HP Inc. (excluding Samsung) maintained its leadership in the overall HCP market with a share of 40.2% and a growth in shipment of 22.1% YoY. The growth was primarily led by the inkjet segment wherein HP grew by 51.7% YoY and captured a market share of 33.8%, occupying the 2nd position, as it smoothened its supply and logistics issues to cater to the increased demand. HP recorded an almost equal growth in both the segments – ink tank and Ink cartridge-based printers. In the laser printer segment (excluding laser copiers), it grew by 2.1% YoY and continued to maintain its number #1 position with a 55.8% market share.
Epson replaced Canon to occupy the 2nd position in the overall HCP market with a market share of 26.2% while registering a YoY growth of 14.9%. In the inkjet segment, Epson replaced HP to regain its top position in the market with a share of 41.1%. This comes primarily at the back of Epson having resolved the supply issues it was facing previously in 3Q20.
Canon recorded a YoY growth of 34.6% and occupied the 3rd position in the overall India HCP market, capturing a unit market share of 22.7%. In the inkjet segment, Canon observed a YoY growth of 63.9% at the back of its increased online presence and lucrative end-user schemes.
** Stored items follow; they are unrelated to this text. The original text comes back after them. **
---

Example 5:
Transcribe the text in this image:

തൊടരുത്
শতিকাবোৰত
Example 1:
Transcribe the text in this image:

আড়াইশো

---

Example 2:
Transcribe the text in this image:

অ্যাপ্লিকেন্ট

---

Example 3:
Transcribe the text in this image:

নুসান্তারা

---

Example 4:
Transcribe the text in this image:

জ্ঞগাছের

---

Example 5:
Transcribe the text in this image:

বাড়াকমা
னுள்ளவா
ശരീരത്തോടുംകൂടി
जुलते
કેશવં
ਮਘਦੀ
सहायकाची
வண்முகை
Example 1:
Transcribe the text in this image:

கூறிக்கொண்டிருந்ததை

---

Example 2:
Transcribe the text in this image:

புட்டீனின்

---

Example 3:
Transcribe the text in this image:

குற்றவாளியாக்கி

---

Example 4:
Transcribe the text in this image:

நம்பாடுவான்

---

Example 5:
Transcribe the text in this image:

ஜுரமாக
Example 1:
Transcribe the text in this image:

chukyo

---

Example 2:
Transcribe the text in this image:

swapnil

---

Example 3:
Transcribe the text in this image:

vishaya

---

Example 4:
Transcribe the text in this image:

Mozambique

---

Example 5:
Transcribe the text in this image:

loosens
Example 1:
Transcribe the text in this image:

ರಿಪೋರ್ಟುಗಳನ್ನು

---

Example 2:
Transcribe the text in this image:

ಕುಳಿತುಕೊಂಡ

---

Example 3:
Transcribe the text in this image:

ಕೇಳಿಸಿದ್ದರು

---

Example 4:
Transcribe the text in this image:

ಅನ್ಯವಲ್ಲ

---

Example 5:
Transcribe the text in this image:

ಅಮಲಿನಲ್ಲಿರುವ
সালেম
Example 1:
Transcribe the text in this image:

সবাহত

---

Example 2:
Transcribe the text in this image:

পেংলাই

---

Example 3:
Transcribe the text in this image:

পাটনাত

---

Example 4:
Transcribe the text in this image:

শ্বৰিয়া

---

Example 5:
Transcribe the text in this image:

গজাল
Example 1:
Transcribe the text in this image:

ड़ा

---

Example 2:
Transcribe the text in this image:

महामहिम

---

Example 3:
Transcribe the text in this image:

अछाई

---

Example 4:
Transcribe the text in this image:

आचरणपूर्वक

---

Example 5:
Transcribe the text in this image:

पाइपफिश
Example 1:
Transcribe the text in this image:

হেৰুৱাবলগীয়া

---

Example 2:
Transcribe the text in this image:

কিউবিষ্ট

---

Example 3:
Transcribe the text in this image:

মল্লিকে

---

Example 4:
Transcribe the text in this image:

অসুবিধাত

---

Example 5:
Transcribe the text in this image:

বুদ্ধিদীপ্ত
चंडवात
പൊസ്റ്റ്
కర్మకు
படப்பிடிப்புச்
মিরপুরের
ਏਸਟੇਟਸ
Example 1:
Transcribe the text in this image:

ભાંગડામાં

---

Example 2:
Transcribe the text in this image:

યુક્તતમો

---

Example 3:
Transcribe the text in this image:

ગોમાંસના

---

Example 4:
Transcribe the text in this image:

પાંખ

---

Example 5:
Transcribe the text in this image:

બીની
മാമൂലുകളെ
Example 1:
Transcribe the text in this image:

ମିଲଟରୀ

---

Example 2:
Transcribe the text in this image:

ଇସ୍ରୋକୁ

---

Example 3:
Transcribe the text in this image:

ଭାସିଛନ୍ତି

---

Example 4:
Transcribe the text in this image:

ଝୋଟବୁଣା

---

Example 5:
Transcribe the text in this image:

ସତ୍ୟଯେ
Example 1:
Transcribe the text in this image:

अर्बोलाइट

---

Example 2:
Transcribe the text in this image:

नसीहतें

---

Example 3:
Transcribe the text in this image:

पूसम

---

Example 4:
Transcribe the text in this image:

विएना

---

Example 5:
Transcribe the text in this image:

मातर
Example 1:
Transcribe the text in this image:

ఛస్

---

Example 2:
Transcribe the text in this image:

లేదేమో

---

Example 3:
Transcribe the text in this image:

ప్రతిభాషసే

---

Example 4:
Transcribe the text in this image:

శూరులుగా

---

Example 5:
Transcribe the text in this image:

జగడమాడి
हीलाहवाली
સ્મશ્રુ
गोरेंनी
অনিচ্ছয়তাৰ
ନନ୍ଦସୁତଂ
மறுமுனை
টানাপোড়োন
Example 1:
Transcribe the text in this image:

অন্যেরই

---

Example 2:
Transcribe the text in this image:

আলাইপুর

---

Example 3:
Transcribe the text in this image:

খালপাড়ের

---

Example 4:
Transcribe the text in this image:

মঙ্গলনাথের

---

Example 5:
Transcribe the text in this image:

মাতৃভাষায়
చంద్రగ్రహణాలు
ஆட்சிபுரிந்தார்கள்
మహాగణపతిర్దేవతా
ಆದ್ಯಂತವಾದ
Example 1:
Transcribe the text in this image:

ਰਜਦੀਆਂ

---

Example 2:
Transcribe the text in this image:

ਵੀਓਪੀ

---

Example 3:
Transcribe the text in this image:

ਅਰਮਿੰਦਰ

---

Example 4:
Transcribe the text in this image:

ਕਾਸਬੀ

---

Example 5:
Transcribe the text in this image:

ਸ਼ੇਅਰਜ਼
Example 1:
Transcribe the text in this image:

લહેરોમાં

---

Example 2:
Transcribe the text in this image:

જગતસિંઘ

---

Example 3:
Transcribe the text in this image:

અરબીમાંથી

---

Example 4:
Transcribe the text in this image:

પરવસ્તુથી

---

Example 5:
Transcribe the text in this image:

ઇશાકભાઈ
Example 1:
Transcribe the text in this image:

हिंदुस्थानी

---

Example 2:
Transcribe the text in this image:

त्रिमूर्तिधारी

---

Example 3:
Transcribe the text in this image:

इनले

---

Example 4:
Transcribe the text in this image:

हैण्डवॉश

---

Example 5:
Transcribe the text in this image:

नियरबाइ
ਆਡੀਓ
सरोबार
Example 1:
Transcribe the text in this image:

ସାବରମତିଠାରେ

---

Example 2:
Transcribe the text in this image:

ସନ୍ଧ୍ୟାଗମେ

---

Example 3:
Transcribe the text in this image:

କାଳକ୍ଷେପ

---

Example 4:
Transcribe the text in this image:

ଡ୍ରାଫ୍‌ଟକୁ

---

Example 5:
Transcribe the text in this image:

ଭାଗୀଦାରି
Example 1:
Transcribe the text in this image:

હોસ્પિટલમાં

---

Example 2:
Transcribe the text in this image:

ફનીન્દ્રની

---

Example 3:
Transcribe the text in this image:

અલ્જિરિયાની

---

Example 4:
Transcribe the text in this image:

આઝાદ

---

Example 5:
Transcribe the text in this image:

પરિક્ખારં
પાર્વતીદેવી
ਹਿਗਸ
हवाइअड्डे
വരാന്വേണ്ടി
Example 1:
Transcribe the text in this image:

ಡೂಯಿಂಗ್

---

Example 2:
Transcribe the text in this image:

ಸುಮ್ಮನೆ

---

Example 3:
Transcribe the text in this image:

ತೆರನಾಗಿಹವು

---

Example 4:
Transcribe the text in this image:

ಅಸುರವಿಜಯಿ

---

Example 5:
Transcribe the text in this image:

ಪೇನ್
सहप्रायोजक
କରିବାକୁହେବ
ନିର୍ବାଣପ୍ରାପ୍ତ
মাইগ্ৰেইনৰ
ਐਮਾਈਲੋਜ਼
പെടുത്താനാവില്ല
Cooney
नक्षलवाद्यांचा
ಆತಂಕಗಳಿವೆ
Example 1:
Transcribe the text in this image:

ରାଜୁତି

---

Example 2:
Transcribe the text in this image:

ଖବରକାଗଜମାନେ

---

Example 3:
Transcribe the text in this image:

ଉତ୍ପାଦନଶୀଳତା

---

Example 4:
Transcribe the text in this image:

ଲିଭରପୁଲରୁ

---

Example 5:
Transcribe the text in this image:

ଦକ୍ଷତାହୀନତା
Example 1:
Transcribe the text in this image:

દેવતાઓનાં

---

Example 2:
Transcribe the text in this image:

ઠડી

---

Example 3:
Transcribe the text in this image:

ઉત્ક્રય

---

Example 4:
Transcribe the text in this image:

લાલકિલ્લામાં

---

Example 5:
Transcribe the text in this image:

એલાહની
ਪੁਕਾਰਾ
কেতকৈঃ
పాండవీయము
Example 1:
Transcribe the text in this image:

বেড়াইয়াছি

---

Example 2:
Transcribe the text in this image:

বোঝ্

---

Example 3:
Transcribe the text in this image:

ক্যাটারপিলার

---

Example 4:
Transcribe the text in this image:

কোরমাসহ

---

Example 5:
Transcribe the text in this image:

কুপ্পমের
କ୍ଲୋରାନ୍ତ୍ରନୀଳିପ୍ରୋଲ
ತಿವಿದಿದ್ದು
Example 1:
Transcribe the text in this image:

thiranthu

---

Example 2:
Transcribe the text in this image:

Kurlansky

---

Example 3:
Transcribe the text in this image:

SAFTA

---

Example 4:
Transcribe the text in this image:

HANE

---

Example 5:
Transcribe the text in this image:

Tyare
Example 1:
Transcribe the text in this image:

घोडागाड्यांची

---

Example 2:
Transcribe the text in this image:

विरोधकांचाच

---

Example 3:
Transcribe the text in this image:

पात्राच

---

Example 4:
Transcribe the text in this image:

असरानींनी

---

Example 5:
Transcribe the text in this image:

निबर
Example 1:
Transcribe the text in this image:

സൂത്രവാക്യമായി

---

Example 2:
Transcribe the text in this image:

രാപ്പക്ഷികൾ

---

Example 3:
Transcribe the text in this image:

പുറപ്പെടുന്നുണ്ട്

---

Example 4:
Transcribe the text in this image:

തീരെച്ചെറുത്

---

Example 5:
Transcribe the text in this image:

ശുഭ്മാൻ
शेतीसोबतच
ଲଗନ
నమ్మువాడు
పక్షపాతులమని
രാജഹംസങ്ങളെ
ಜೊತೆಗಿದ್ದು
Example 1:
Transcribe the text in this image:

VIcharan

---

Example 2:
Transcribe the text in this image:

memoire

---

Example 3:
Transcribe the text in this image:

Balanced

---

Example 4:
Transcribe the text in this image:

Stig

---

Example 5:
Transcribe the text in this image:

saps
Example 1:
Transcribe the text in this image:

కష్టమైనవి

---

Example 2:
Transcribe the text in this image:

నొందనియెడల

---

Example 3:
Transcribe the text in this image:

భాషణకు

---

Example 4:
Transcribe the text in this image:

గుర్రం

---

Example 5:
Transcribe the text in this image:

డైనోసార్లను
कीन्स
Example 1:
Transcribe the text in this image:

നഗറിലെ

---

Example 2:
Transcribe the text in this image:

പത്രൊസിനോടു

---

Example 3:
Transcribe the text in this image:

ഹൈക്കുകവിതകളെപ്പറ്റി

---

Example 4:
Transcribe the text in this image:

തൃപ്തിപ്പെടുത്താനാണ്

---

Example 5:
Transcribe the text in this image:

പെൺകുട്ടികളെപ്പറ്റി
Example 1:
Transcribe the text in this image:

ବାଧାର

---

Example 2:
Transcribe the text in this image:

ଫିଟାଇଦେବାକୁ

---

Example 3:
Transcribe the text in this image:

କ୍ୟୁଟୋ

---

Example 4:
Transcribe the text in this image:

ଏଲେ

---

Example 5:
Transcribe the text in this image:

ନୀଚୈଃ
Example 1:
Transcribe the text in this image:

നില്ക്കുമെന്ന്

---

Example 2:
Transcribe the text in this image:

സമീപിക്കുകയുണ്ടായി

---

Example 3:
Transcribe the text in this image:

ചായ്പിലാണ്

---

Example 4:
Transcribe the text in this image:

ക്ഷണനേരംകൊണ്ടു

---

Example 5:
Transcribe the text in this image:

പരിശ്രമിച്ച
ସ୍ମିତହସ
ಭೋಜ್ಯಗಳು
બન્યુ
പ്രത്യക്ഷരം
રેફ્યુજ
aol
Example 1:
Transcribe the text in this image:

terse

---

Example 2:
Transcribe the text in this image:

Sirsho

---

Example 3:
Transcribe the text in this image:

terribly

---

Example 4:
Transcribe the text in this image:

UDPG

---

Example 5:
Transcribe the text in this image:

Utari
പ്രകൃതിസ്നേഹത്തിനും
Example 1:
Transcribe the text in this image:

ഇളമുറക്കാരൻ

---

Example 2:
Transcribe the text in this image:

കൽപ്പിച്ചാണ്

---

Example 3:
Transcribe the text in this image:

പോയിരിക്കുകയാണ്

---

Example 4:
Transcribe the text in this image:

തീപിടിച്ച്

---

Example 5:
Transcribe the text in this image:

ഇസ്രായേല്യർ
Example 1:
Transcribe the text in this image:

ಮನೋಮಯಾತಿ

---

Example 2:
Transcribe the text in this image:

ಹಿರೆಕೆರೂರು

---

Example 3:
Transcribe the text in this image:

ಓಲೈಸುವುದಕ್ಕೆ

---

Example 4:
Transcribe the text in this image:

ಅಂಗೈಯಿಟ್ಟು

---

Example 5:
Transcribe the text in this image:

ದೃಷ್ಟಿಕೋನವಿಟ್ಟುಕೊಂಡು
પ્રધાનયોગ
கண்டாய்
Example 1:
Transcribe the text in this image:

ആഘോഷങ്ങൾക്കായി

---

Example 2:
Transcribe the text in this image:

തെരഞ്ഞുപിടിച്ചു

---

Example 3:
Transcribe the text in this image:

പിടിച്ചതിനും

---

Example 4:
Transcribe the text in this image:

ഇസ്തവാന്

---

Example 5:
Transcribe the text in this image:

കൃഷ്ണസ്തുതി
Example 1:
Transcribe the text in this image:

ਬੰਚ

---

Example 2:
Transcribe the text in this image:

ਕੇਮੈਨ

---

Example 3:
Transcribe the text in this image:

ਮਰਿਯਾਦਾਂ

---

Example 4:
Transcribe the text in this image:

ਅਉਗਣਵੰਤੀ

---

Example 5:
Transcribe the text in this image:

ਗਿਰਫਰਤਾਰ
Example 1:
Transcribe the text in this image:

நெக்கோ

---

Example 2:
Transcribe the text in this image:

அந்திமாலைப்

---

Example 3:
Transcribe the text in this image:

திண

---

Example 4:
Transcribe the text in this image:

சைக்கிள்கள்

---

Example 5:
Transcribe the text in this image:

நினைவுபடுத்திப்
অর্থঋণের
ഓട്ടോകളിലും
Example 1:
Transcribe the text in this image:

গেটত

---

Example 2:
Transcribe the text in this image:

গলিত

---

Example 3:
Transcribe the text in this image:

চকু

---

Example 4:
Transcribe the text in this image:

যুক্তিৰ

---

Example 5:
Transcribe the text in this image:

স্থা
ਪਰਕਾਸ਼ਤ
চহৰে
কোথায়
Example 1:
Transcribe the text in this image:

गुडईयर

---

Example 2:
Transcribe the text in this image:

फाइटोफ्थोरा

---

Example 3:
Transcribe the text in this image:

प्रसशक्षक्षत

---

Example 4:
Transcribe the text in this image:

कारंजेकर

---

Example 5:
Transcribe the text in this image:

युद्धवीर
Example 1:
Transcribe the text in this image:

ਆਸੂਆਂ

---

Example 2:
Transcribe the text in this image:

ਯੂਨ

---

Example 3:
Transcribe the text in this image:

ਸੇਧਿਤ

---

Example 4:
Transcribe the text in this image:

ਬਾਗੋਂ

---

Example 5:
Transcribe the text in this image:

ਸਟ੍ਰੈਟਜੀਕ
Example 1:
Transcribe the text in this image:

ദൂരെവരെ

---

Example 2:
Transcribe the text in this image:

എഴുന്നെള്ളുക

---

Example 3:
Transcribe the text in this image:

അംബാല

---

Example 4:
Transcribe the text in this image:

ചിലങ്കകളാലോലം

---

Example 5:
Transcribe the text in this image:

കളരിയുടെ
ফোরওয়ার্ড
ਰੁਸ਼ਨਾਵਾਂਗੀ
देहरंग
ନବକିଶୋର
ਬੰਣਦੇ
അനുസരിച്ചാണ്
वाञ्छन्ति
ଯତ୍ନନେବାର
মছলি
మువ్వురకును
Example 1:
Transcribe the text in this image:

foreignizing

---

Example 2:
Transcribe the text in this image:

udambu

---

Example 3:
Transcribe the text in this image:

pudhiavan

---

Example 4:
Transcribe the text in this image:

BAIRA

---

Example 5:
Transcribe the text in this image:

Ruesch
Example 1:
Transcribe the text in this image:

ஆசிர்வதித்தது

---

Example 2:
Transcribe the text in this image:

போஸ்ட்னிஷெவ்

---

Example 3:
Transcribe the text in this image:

In the laser segment (including laser copiers) Canon maintained its 2nd position with a market share of 25.0% with a heavy dependency on entry-level mono printers, primarily LBP 2900B. In the laser copier segment, although Canon declined by 33.3% YoY, yet it continued to lead the copier market with a 32.6% market share because of its wide product portfolio and a strong foothold in the corporate segment.